Instruction:
Retype every line of text in the entries below without changing anything, and leave the pictures out of your answer.

──────── Material provided

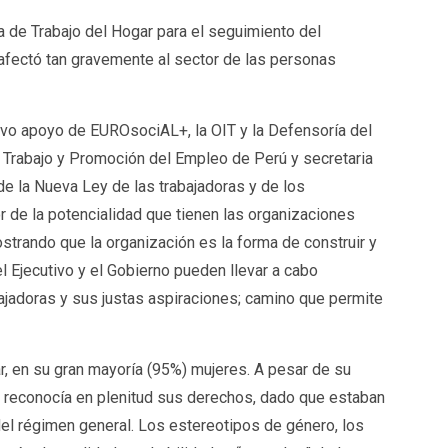
 de Trabajo del Hogar para el seguimiento del
 afectó tan gravemente al sector de las personas
ivo apoyo de EUROsociAL+, la OIT y la Defensoría del
 Trabajo y Promoción del Empleo de Perú y secretaria
de la Nueva Ley de las trabajadoras y de los
or de la potencialidad que tienen las organizaciones
strando que la organización es la forma de construir y
 Ejecutivo y el Gobierno pueden llevar a cabo
bajadoras y sus justas aspiraciones; camino que permite
r, en su gran mayoría (95%) mujeres. A pesar de su
es reconocía en plenitud sus derechos, dado que estaban
del régimen general. Los estereotipos de género, los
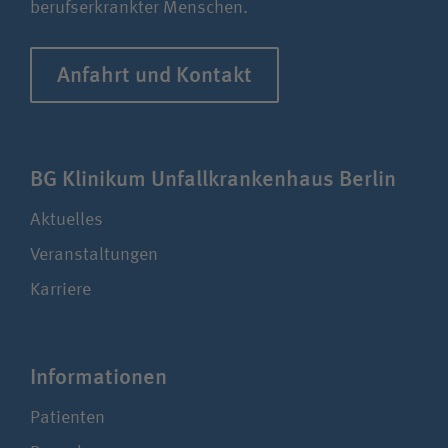
berufserkrankter Menschen.
Anfahrt und Kontakt
BG Klinikum Unfall­kranken­haus Berlin
Aktuelles
Veranstaltungen
Karriere
Infor­ma­ti­onen
Patienten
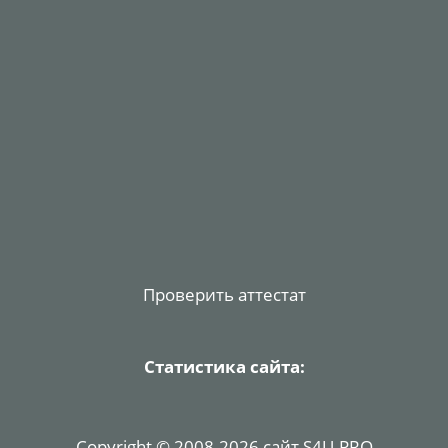
Проверить аттестат
Статистика сайта:
Copyright © 2008-2026 сайт S4U.PRO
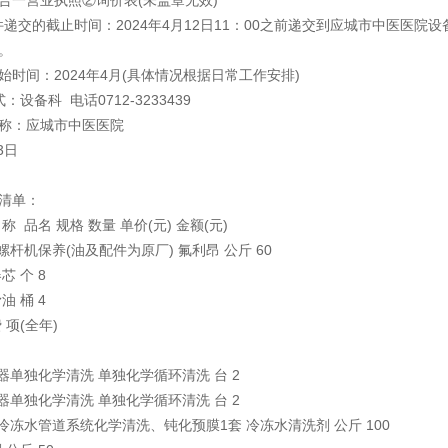
文件递交的截止时间：2024年4月12日11：00之前递交到应城市中医
。
始时间：2024年4月(具体情况根据日常工作安排)
：设备科 电话0712-3233439
称：应城市中医医院
3日
清单：
名称
品名
规格
数量
单价(元)
金额(元)
螺杆机保养(油及配件为原厂)
氟利昂
公斤
60
器芯
个
8
滑油
桶
4
费
项(全年)
器单独化学清洗
单独化学循环清洗
台
2
器单独化学清洗
单独化学循环清洗
台
2
冷冻水管道系统化学清洗、钝化预膜1套
冷冻水清洗剂
公斤
100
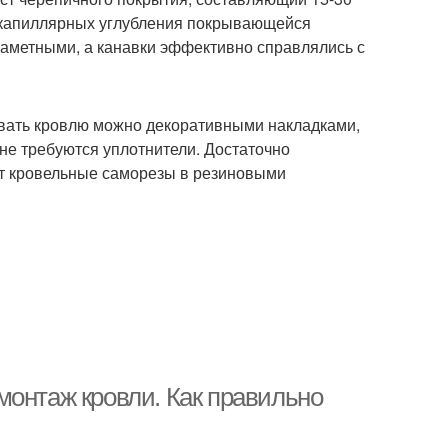
а капиллярных углубления покрывающейся
заметными, а канавки эффективно справлялись с
овать кровлю можно декоративными накладками,
не требуются уплотнители. Достаточно
ют кровельные саморезы в резиновыми
монтаж кровли. Как правильно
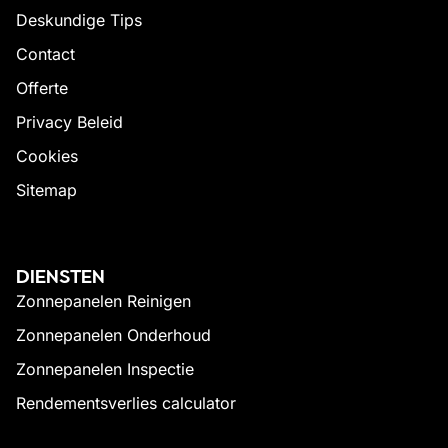
Deskundige Tips
Contact
Offerte
Privacy Beleid
Cookies
Sitemap
DIENSTEN
Zonnepanelen Reinigen
Zonnepanelen Onderhoud
Zonnepanelen Inspectie
Rendementsverlies calculator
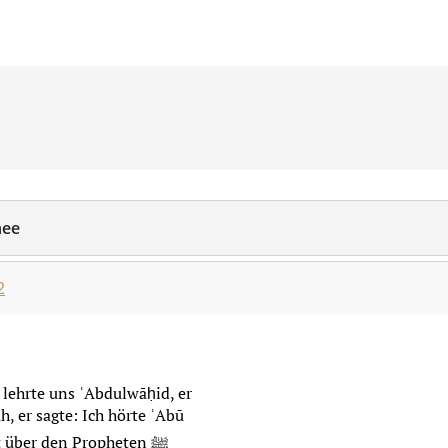
hee
2
s lehrte uns ʿAbdulwāḥid, er
h, er sagte: Ich hörte ʾAbū
 über den Propheten ﷺ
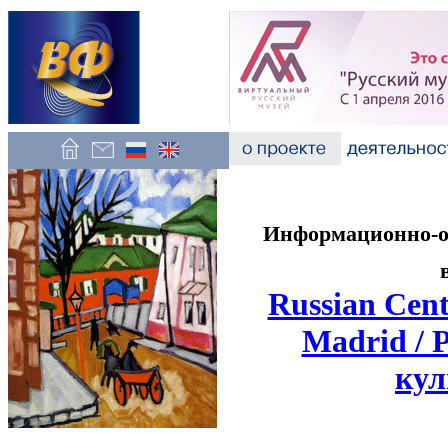
Информационно-об
Russian Cent
Madrid / 
кул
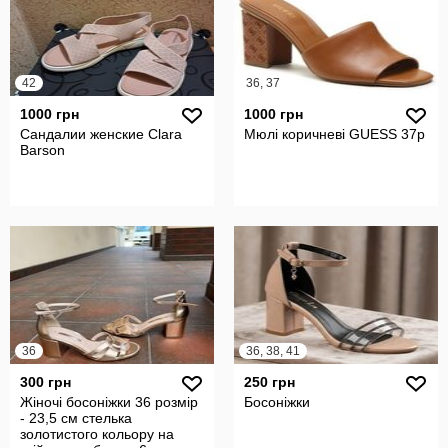
42
36, 37
1000 грн
1000 грн
Сандалии женские Clara
Мюлі коричневі GUESS 37р
Barson
36
36, 38, 41
300 грн
250 грн
Жіночі босоніжки 36 розмір
Босоніжки
- 23,5 см стелька
золотистого кольору на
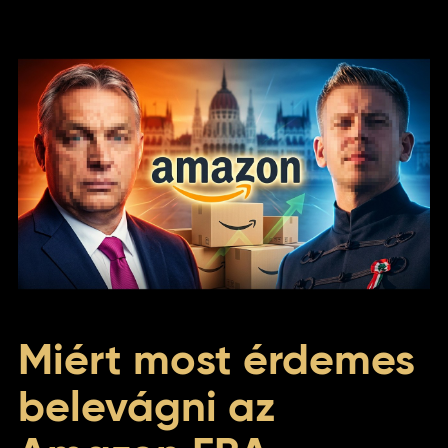
Miért most érdemes
belevágni az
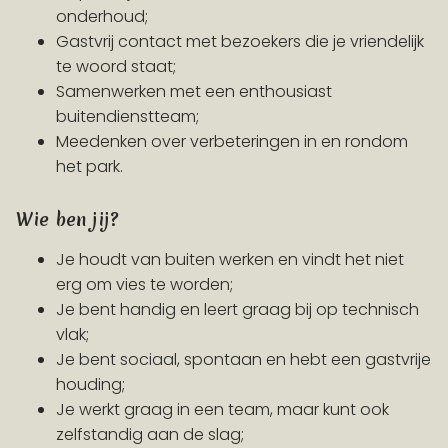
onderhoud;
Gastvrij contact met bezoekers die je vriendelijk
te woord staat;
Samenwerken met een enthousiast
buitendienstteam;
Meedenken over verbeteringen in en rondom
het park.
Wie ben jij?
Je houdt van buiten werken en vindt het niet
erg om vies te worden;
Je bent handig en leert graag bij op technisch
vlak;
Je bent sociaal, spontaan en hebt een gastvrije
houding;
Je werkt graag in een team, maar kunt ook
zelfstandig aan de slag;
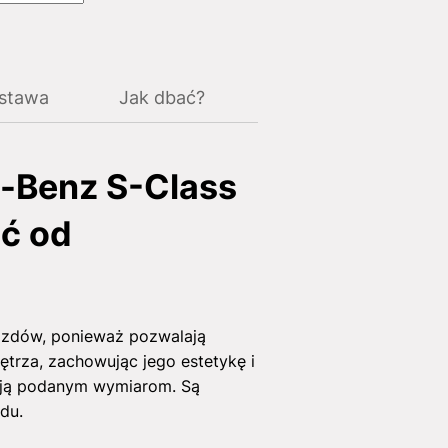
ostawa
Jak dbać?
-Benz S-Class
ć od
azdów, ponieważ pozwalają
ętrza, zachowując jego estetykę i
dają podanym wymiarom. Są
du.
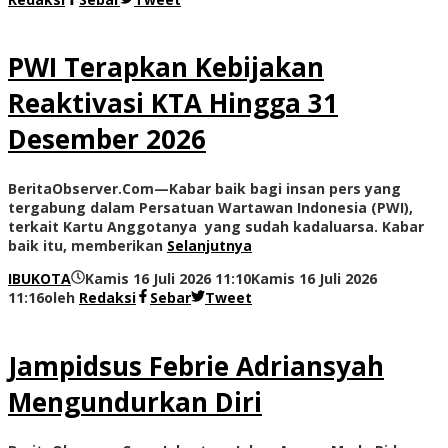
PWI Terapkan Kebijakan
Reaktivasi KTA Hingga 31
Desember 2026
BeritaObserver.Com—Kabar baik bagi insan pers yang
tergabung dalam Persatuan Wartawan Indonesia (PWI),
terkait Kartu Anggotanya yang sudah kadaluarsa. Kabar
baik itu, memberikan
Selanjutnya
IBUKOTA
Kamis 16 Juli 2026 11:10
Kamis 16 Juli 2026
11:16
oleh
Redaksi
Sebar
Tweet
Jampidsus Febrie Adriansyah
Mengundurkan Diri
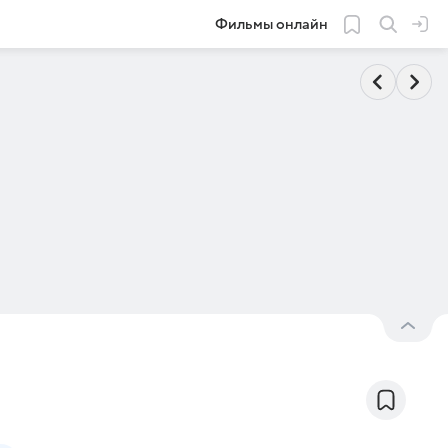
Фильмы онлайн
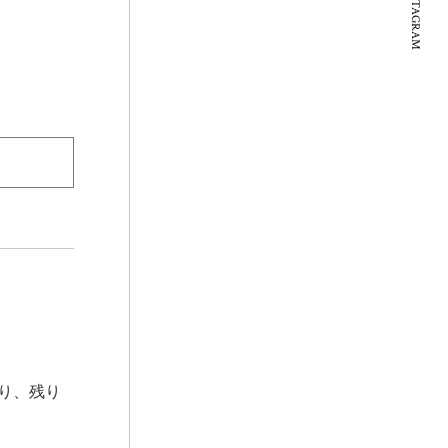
INSTAGRAM
り、残り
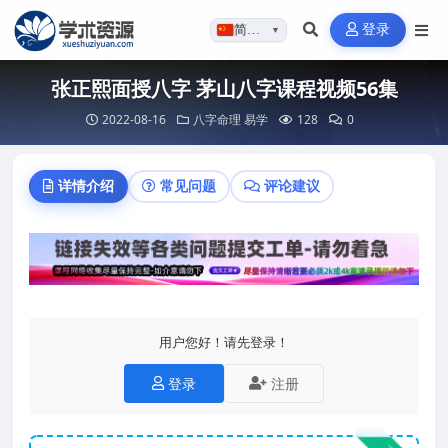
登录
简体…
▼
张正熙面授八字 茅山八字课程视频56集
2022-08-16
八字命理
易学
128
0
详情介绍
常见问题
评论建议
用户您好！请先登录！
登录
注册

────────────────

Reply to the task:
 de Trabajo del Hogar para el seguimiento del
 afectó tan gravemente al sector de las personas
ivo apoyo de EUROsociAL+, la OIT y la Defensoría del
 Trabajo y Promoción del Empleo de Perú y secretaria
de la Nueva Ley de las trabajadoras y de los
or de la potencialidad que tienen las organizaciones
strando que la organización es la forma de construir y
 Ejecutivo y el Gobierno pueden llevar a cabo
bajadoras y sus justas aspiraciones; camino que permite
r, en su gran mayoría (95%) mujeres. A pesar de su
es reconocía en plenitud sus derechos, dado que estaban
del régimen general. Los estereotipos de género, los
berufserkrankter Menschen.
Anfahrt und Kontakt
BG Klinikum Unfall­kranken­haus Berlin
Aktuelles
Veranstaltungen
Karriere
Infor­ma­ti­onen
Patienten
Проверить аттестат
Статистика сайта:
Copyright © 2008-2026 сайт S4U.PRO
文件递交的截止时间：2024年4月12日11：00之前递交到应城市中医
。
始时间：2024年4月(具体情况根据日常工作安排)
：设备科 电话0712-3233439
称：应城市中医医院
3日
清单：
名称
品名
规格
数量
单价(元)
金额(元)
螺杆机保养(油及配件为原厂)
氟利昂
公斤
60
器芯
个
8
滑油
桶
4
费
项(全年)
器单独化学清洗
单独化学循环清洗
台
2
器单独化学清洗
单独化学循环清洗
台
2
冷冻水管道系统化学清洗、钝化预膜1套
冷冻水清洗剂
公斤
100
а капиллярных углубления покрывающейся
заметными, а канавки эффективно справлялись с
овать кровлю можно декоративными накладками,
не требуются уплотнители. Достаточно
ют кровельные саморезы в резиновыми
монтаж кровли. Как правильно
Deskundige Tips
Contact
Offerte
Privacy Beleid
Cookies
Sitemap
DIENSTEN
Zonnepanelen Reinigen
Zonnepanelen Onderhoud
Zonnepanelen Inspectie
Rendementsverlies calculator
hee
2
s lehrte uns ʿAbdulwāḥid, er
h, er sagte: Ich hörte ʾAbū
 über den Propheten ﷺ
Информационно-об
Russian Cent
Madrid / 
кул
42
36, 37
1000 грн
1000 грн
Сандалии женские Clara
Мюлі коричневі GUESS 37р
Barson
36
36, 38, 41
300 грн
250 грн
Жіночі босоніжки 36 розмір
Босоніжки
- 23,5 см стелька
золотистого кольору на
Miért most érdemes
belevágni az
onderhoud;
Gastvrij contact met bezoekers die je vriendelijk
te woord staat;
Samenwerken met een enthousiast
buitendienstteam;
Meedenken over verbeteringen in en rondom
het park.
Wie ben jij?
Je houdt van buiten werken en vindt het niet
erg om vies te worden;
Je bent handig en leert graag bij op technisch
vlak;
Je bent sociaal, spontaan en hebt een gastvrije
houding;
Je werkt graag in een team, maar kunt ook
zelfstandig aan de slag;
ostawa
Jak dbać?
-Benz S-Class
ć od
azdów, ponieważ pozwalają
ętrza, zachowując jego estetykę i
dają podanym wymiarom. Są
du.
PWI Terapkan Kebijakan
Reaktivasi KTA Hingga 31
Desember 2026
BeritaObserver.Com—Kabar baik bagi insan pers yang
tergabung dalam Persatuan Wartawan Indonesia (PWI),
terkait Kartu Anggotanya yang sudah kadaluarsa. Kabar
baik itu, memberikan
Selanjutnya
IBUKOTA
Kamis 16 Juli 2026 11:10
Kamis 16 Juli 2026
11:16
oleh
Redaksi
Sebar
Tweet
Jampidsus Febrie Adriansyah
Mengundurkan Diri
Фильмы онлайн
INSTAGRAM
り、残り
登录
简体…
▼
张正熙面授八字 茅山八字课程视频56集
2022-08-16
八字命理
易学
128
0
详情介绍
常见问题
评论建议
用户您好！请先登录！
登录
注册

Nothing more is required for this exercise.